Überrascht und kopflos gab ich mein wahres Geburtsjahr an.
Der
Herr am Eingang lächelte nur: »Sie haben in der Eile nicht richtig
gerechnet«, sagte er, »Sie hätten ihrem Alter nicht nur zwei,
sondern mindestens vier Jahre hinzusetzen müssen.«
Damit
war die Sache abgetan. Ich habe den kleinen Vorfall erwähnt, weil er
zeigt, wie ich im Gegensatz zu manchen andern nicht für älter,
sondern für erheblich jünger, als ich wirklich war, gehalten wurde:
schien mich doch der Spielbankkontrolleur auf siebzehn zu schätzen.
Daß
ich mich noch auf dem alten Kontinent befand, hatte ich fast
vergessen, als ich in der Dachstube eines Genueser Hotels mein
Nachtessen mit einer halben Flasche Rotwein zu mir nahm. Es waren ja
mehr als zwei Wochen verflossen, seit ich Hamburg verlassen hatte –
es schienen einige Jahre zu sein, in Ansehung des Erlebten und meiner
Wesensveränderung.
Allerdings
wirkte Genua, verglichen mit Malaga und Barcelona, das wir ebenfalls
angelaufen hatten, im europäischenSinne nicht mehr fremdartig. Aber
mein neues Wesen sah es nur als Durchgangspunkt. Morgen mußte die
»Livorno« im Hafen sein, mich aufnehmen und weiter, mit dem Ziel
Athen, in die Fremde forttragen.
Im
übrigen, was das Hauptsächlichste war: seit ich in Hamburg den
Schiffsbord betreten, lag der alte Kontinent meiner Seele hinter mir,
und ich sah auf ihn von Malaga aus und wiederum aus dem Genueser
Hotelzimmer als auf einen fern verschwimmenden Traum zurück. [...]

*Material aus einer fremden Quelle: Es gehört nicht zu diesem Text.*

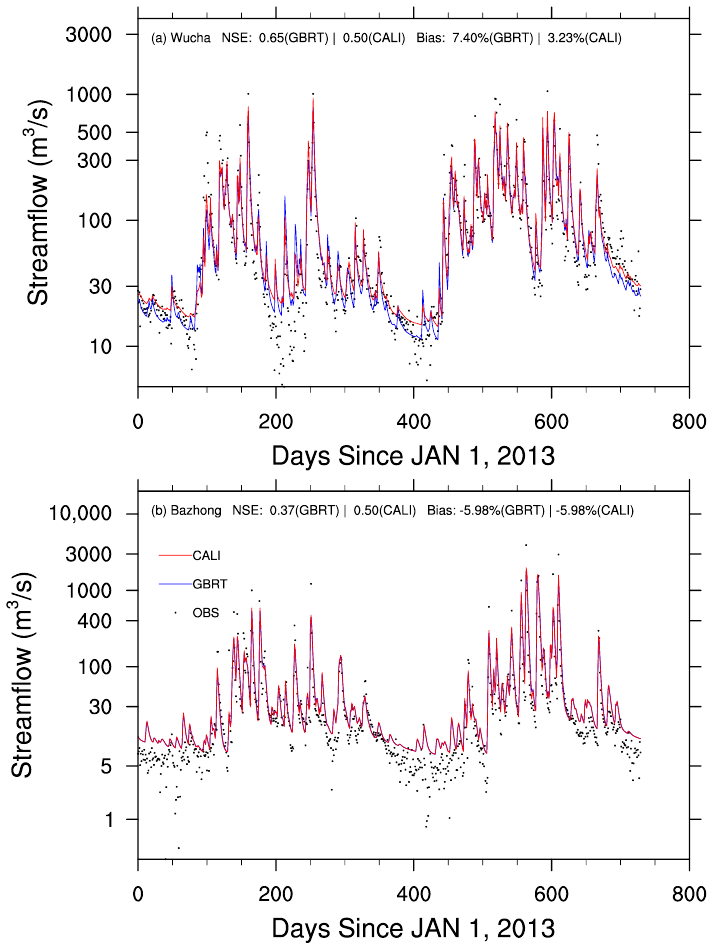
Figure 10. Comparison of observed streamflow and XAJ-simulated streamflow using calibrated CS (red) and GBRT-estimated CS (blue), respectively, in Wucha and Bazhong catchments (note the Y axis is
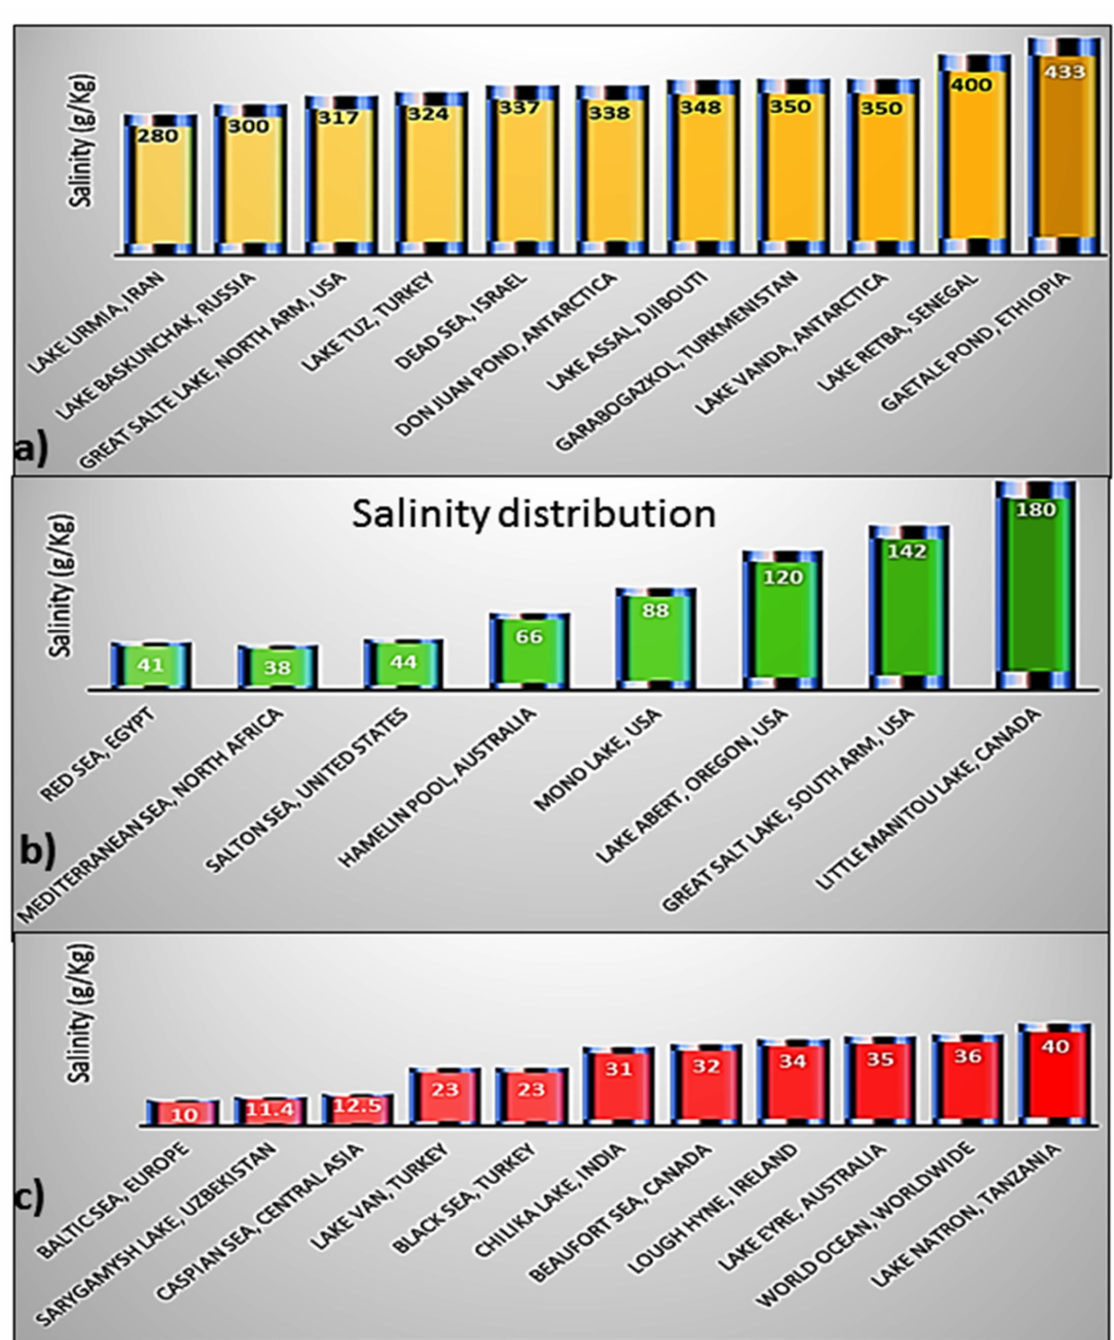
Figure 1. Distribution of various salinity regimes in different water bodies across the globe: Salinity (ppt) distribution in the ranges. ( a ) Salinity distribution in the range from 180 to 433 ppt, ( b ) Salinity distribution in the range from 38 to 142 ppt and ( c ) Salinity distribution in the range from 10–36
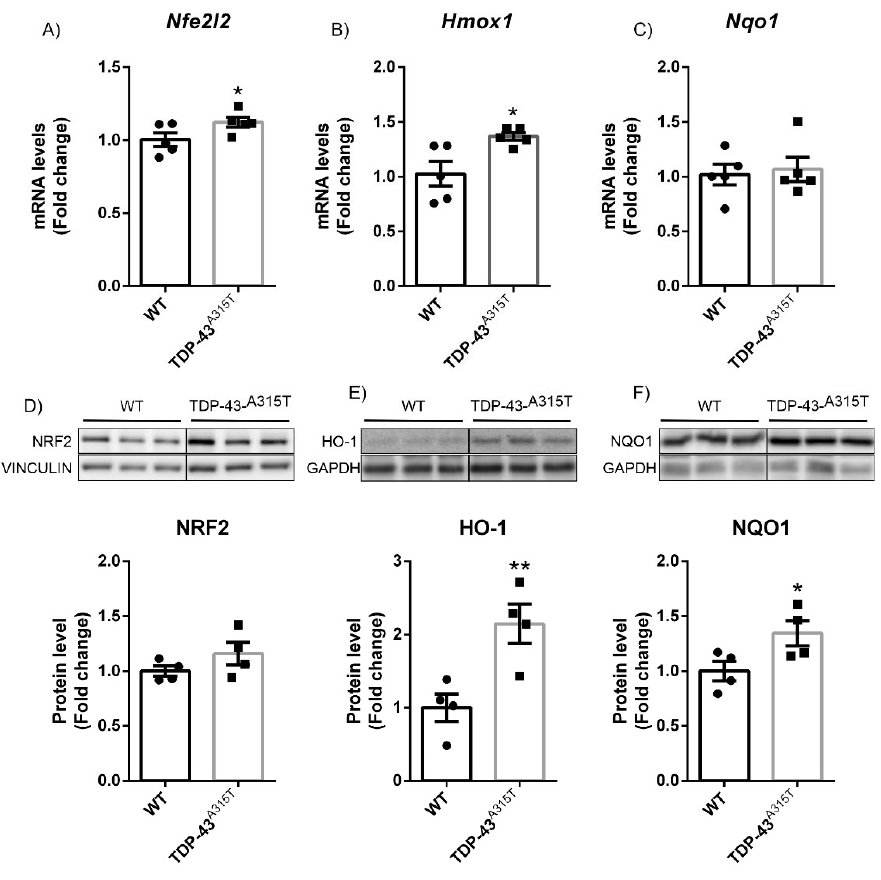
Figure 3. TDP-43 A315T transgenic mice showed increased HO-1 and NQO1 expression in lumbar spinal cord. Quantitative real-time PCR determination of mRNA levels of ( A ) Nfe2l2 , ( B ) Hmox1 , and ( C ) Nqo1 . All genes were normalized by Tbp (TATA box binding protein) mRNA levels; n = 4–5 samples ± SEM. Asterisks denote significant differences at * p < 0.05 and ** p < 0.01 when comparing the indicated group to the wild-type mice according to the Student’s t -test. Protein levels of ( D ) NRF2, ( E ) HO-1, and ( F ) NQO1 were analyzed by immunoblotting and their respective protein quantifications; n = 4 samples per experimental group ± SEM. Asterisks show significant differences at * p < 0.05 when comparing groups according to the Student’s t ‐ test.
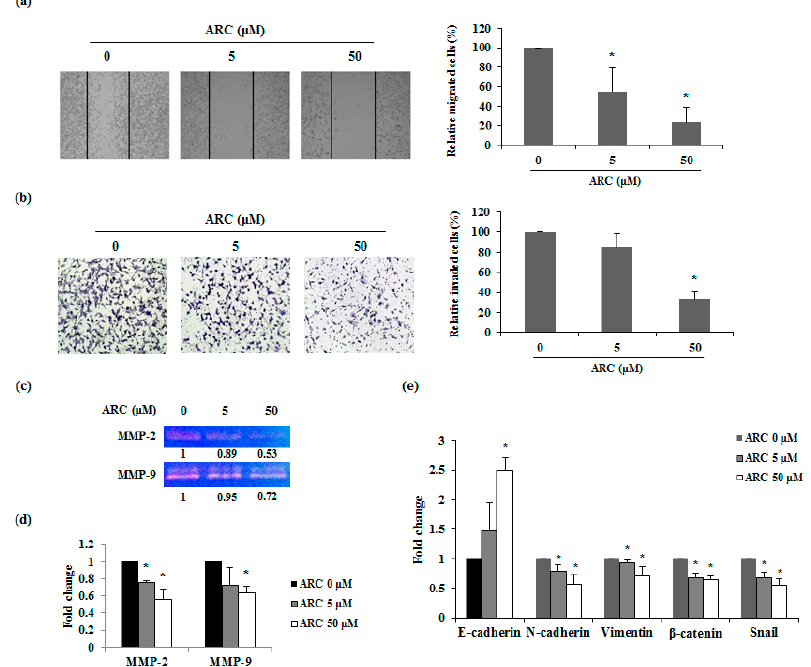
Figure 4. ARC reduces migration, invasion and mRNA expression of EMT transition markers. ( a ) Wound healing assay; and ( b ) invasion assay. Images were taken using a microscope (100× magnification); ( c ) Activities of MMP-2 and -9 in ARC-treated CT26 cells were determined by gelatin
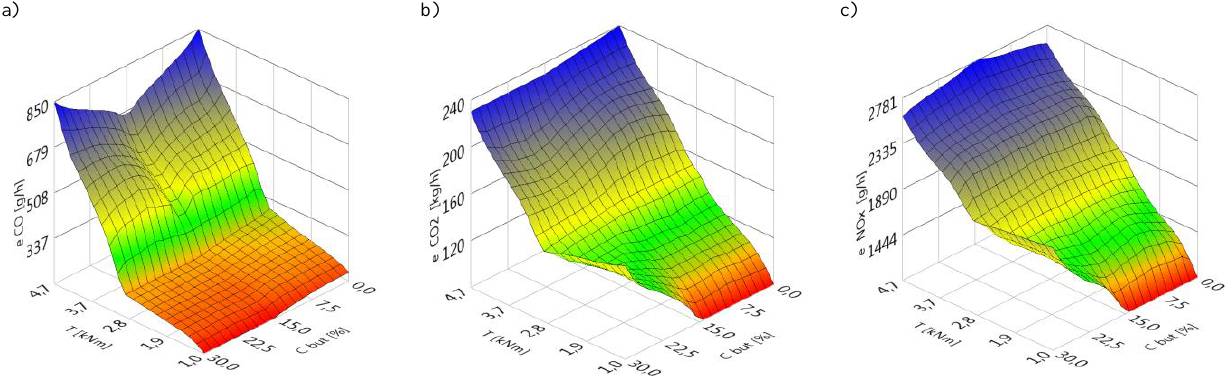
Fig. 8. The surface of emission intensity: a) carbon monoxide, b) carbon dioxide, c) nitrogen oxides at rotation speed n = 675 rpm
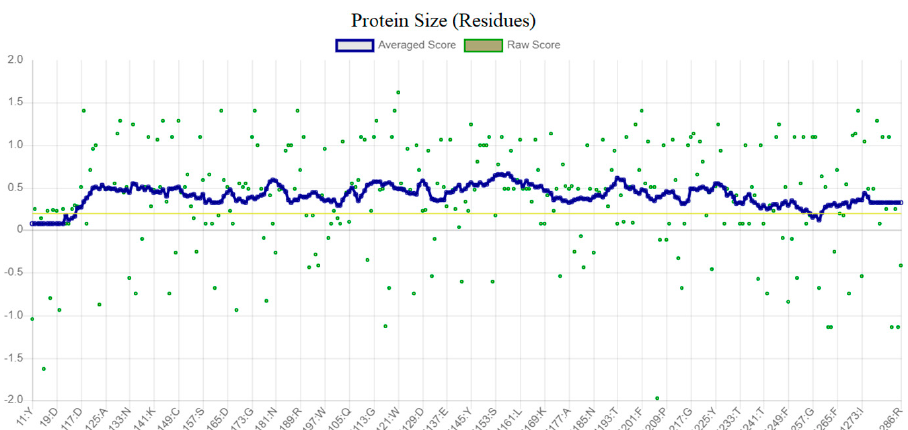
Figure 1. Ramachandran plot of protein obtained by homology. ( □ ) Non-glycine and non-proline residues; ( ∆ ) Number of glycine residues.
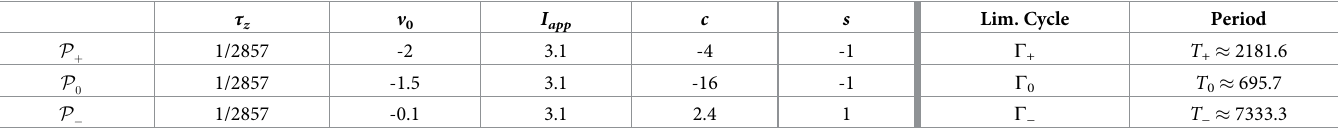
, the system will display a limit cycle Γ i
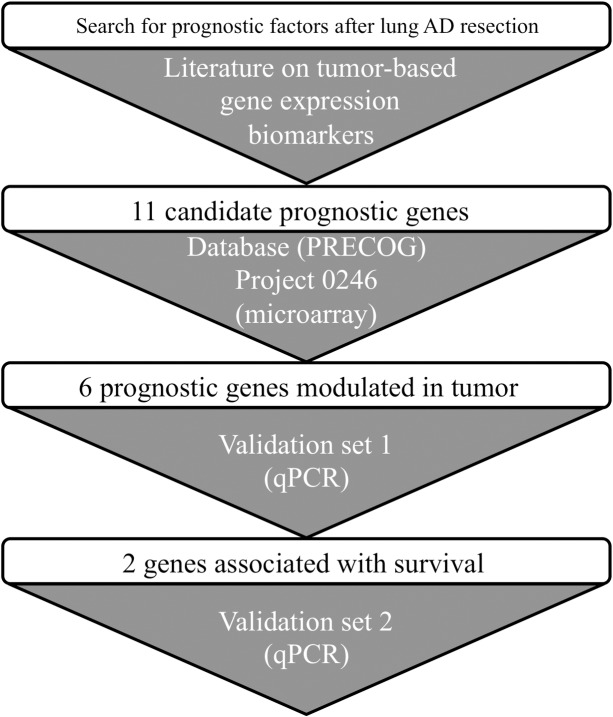
Flowchart for gene expression biomarkers selection, filters, and analysis.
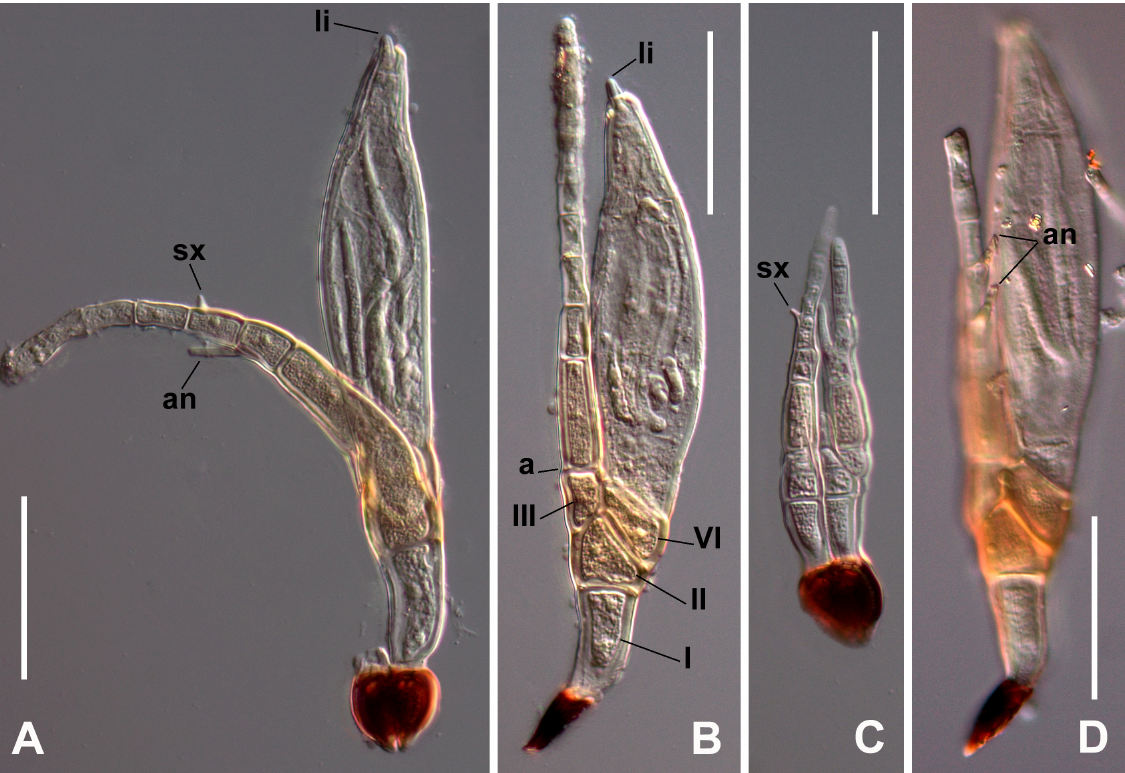
Fig. 2. Diplopodomyces liguliphorus Santam., Enghoff & Reboleira sp. nov. A – B . Mature thalli with labelling of cells and other elements. C . Pair of young thalli focused to show the original spinous spore apex (sx). D . Mature thallus focused to show the antheridium (an). Scale bars: 50 µm. Photographs from: slides C-F-92267 (A–B), SS E575c (C) and SS E575a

In Genua trifft Gerhart Hauptmann
mit seinem Bruder Carl zusammen.Durch dieses Zusammentreffen, so schön es war, wurde ich in der Folge von meinem Ziel Griechenland abgelenkt. Das Wesen unserer brüderlichen Verbindung und Freundschaft ist nicht leicht zu erhellen. Sie besaß etwas Inniges, Unzertrennliches und, trotz aller schweren Krisen oder gerade infolge dieser Krisen, etwas Siamesisches. Es war in uns ein Zwillingsgeist, ein Zwillingswollen, ein Zwillingsschritt – aber ich war dabei jetzt der Führende. Es lag daran, daß ich schon früh aus dem Pferch gebrochen war, daß ich für mich allein gerungen und gesucht hatte, während für Carl noch die Schule dachte und handelte. [...]
Die kluge Martha Thienemann, Carls Braut, ward durch die Anziehungskraft, die wir aufeinander ausübten, Carl weniger auf mich als ich auf Carl, mit Recht beunruhigt. Wer sollte ihr wohl verdenken, daß sie den Geliebten und seine Neigung für sich allein haben wollte? Aber nicht der Verlust an Liebe allein machte sie besorgt, ihr aufmerksam wacher Sinn sah Carls Wesen durch mich beunruhigt. [...]
Carl fährt ein Stück mit Gerhardt auf der Livorno mit, verträgt die Seefahrt aber nicht und überredet Gerhart dazu, in Italien zu bleiben, statt nach Griechenland weiter zu reisen.